Hiking. A simple 6 letter word that basically means I'm going to die. Not literally but feel like death. Covered in sweat and dirt with aching muscles from not being used. This was the steepest hike I have yet to do and we didn't even go to the very top. We stopped part way up as my hiking partner was not feeling the best. I was absolutely fine with the decision. It was a gorgeous day to be in the mountains and exploring nature just not when you don't feel good.
A hard part for me was my backpack. As this was a much harder and steeper hike, I had to bring more water and snacks. Which entails a heavier bag. Carrying 3 water bottles, snacks, bug spray, sunscreen and all the layers of clothing I was taking off while climbing made a very heavy bag. I was told that it would be chilly at the top so to wear layers. But only maybe 10 minutes in I was already taking layers off. It did get a little chillier where we stopped but we didn't reach the snow line.
I have found that hiking brings me some peace. It's a few hours spent in nature, pushing my body to its limits, while letting my mind wander to all sorts of places that it doesn't get to go in my everyday life. It's sort of like meditating. But instead of sitting still I'm sweating my ass off. It's the best of both worlds. Getting to see what my body is capable and also my mind. I find the more it wanders the less I realise how far I have gone or how hard parts were. The more I focus on actually hiking the harder the hike becomes. I mean there are times when I have to focus on the hike like when I'm climbing over things or trying not to slide down a steep decline. It's all a balance, like so many things in life.

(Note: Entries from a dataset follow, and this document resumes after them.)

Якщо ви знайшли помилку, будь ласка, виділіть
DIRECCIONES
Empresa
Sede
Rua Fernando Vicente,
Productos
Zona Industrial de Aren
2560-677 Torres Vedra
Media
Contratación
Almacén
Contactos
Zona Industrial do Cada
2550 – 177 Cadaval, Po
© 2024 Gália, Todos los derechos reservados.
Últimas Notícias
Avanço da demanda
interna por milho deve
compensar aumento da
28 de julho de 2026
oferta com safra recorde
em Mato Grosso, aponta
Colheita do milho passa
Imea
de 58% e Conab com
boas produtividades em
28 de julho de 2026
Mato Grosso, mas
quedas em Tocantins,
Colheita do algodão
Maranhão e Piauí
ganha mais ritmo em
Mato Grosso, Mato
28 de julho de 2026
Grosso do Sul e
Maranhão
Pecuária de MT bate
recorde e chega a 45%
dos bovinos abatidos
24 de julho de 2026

I feel so lucky to be living in a place that offers so many different opportunities to be in
nature. Whether it is climbing a mountain, taking a walk in the park or sitting on the beach. All are at my fingertips and I couldn't ask for more.
I'm having to make some extremely difficult decisions in my life right and getting to get out in nature has helped me to figure some of them out. It has helped me to find what matters the most to me and how to make myself happy again. Pushing myself to my absolute limits has helped me to discover what I am capable of. I never thought I would be able to do some of the things I have. I have loved deeper than I ever thought I could and lost the person I never imagined losing. While at the same time finding that it's okay to walk away from that person, when you have done all that you can to work things out but it can't be one sided.
I have never been much for meditation but I am embracing it. It may not be in the conventional way but who says there is only one way to meditate. Meditation is a personal thing and I've found a way that works for me and that's what's most important.